__What you should do__
After locating the line with "right front paw: (1099, 778)" in the records below, print it and every line after it exactly.

__Provided entries__
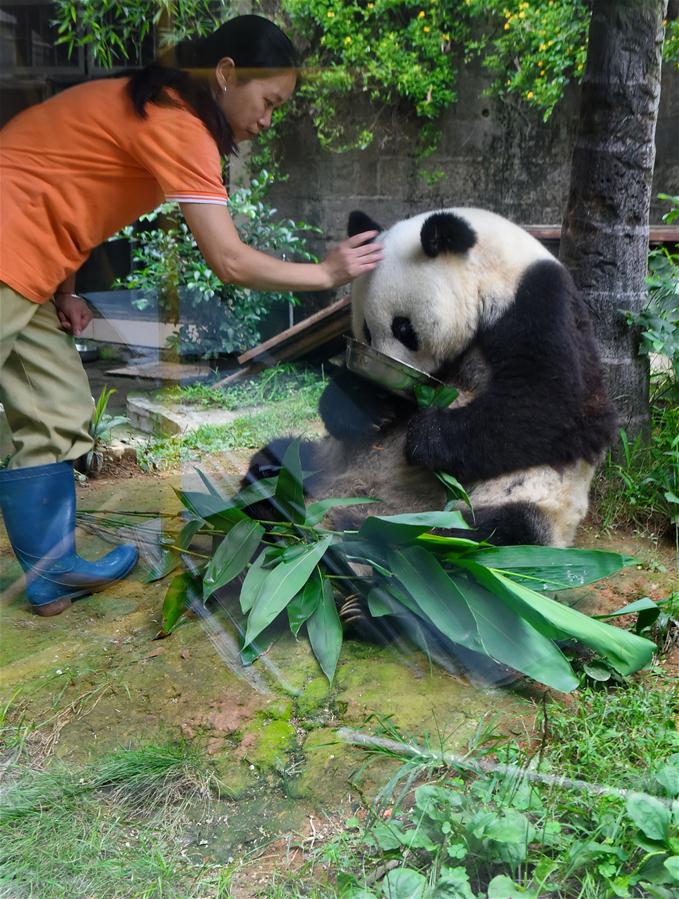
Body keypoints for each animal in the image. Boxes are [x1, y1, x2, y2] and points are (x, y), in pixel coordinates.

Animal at [245, 207, 618, 551]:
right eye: (365, 331)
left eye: (403, 328)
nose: (384, 379)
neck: (496, 266)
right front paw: (372, 406)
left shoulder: (539, 303)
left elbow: (562, 407)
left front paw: (427, 437)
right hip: (328, 460)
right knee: (283, 455)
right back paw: (275, 493)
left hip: (523, 501)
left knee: (489, 533)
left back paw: (370, 532)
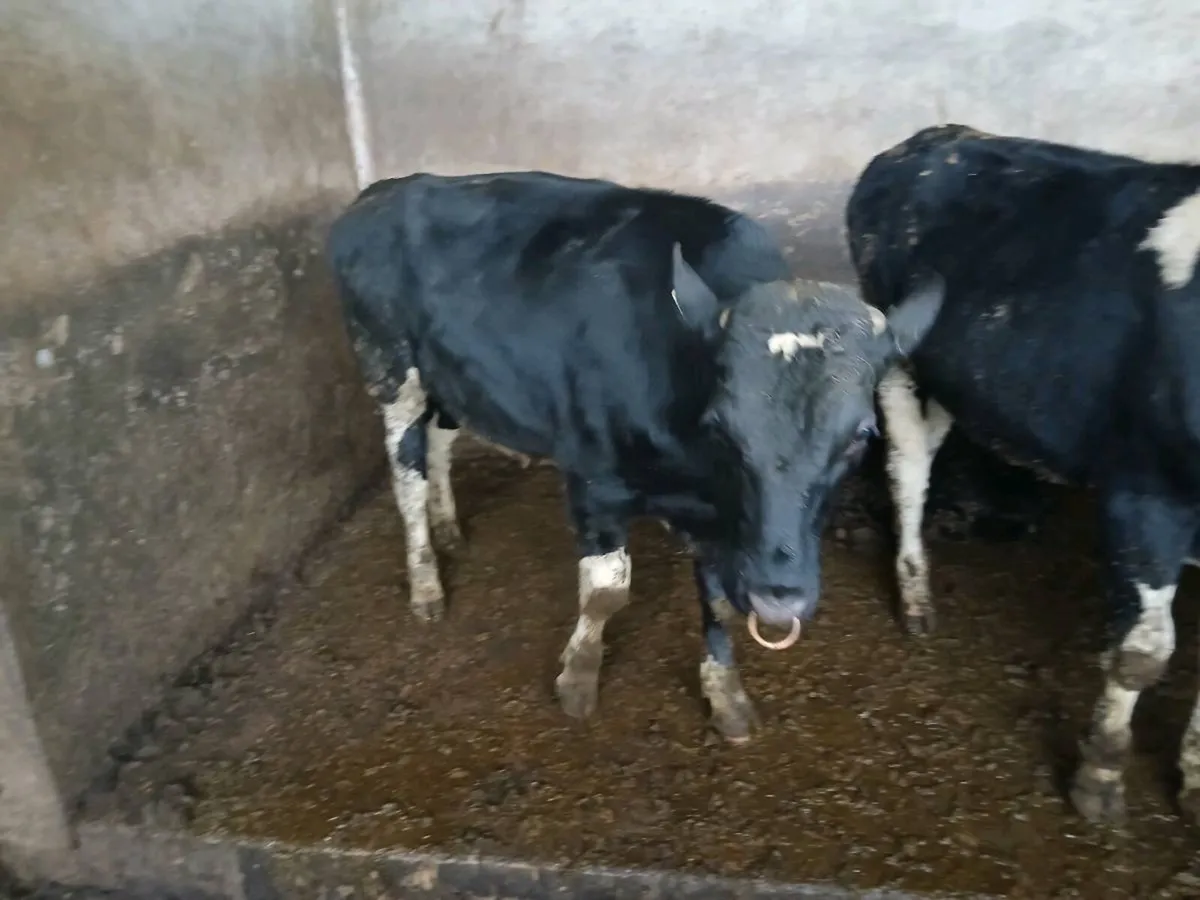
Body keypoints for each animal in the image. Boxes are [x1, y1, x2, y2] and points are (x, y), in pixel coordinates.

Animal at [326, 170, 942, 741]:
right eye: (722, 426)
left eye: (861, 435)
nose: (779, 593)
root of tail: (384, 190)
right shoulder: (591, 481)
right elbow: (607, 591)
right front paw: (578, 678)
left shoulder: (723, 522)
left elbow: (718, 603)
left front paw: (726, 695)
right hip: (391, 370)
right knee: (406, 473)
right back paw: (425, 580)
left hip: (450, 381)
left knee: (438, 444)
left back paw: (447, 525)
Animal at [845, 123, 1200, 826]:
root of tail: (934, 136)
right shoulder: (1145, 489)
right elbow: (1142, 654)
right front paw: (1099, 778)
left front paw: (1196, 777)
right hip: (898, 353)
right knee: (909, 467)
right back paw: (915, 596)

__Expected answer__
right front paw: (1099, 778)
left front paw: (1196, 777)
right hip: (898, 353)
right knee: (909, 467)
right back paw: (915, 596)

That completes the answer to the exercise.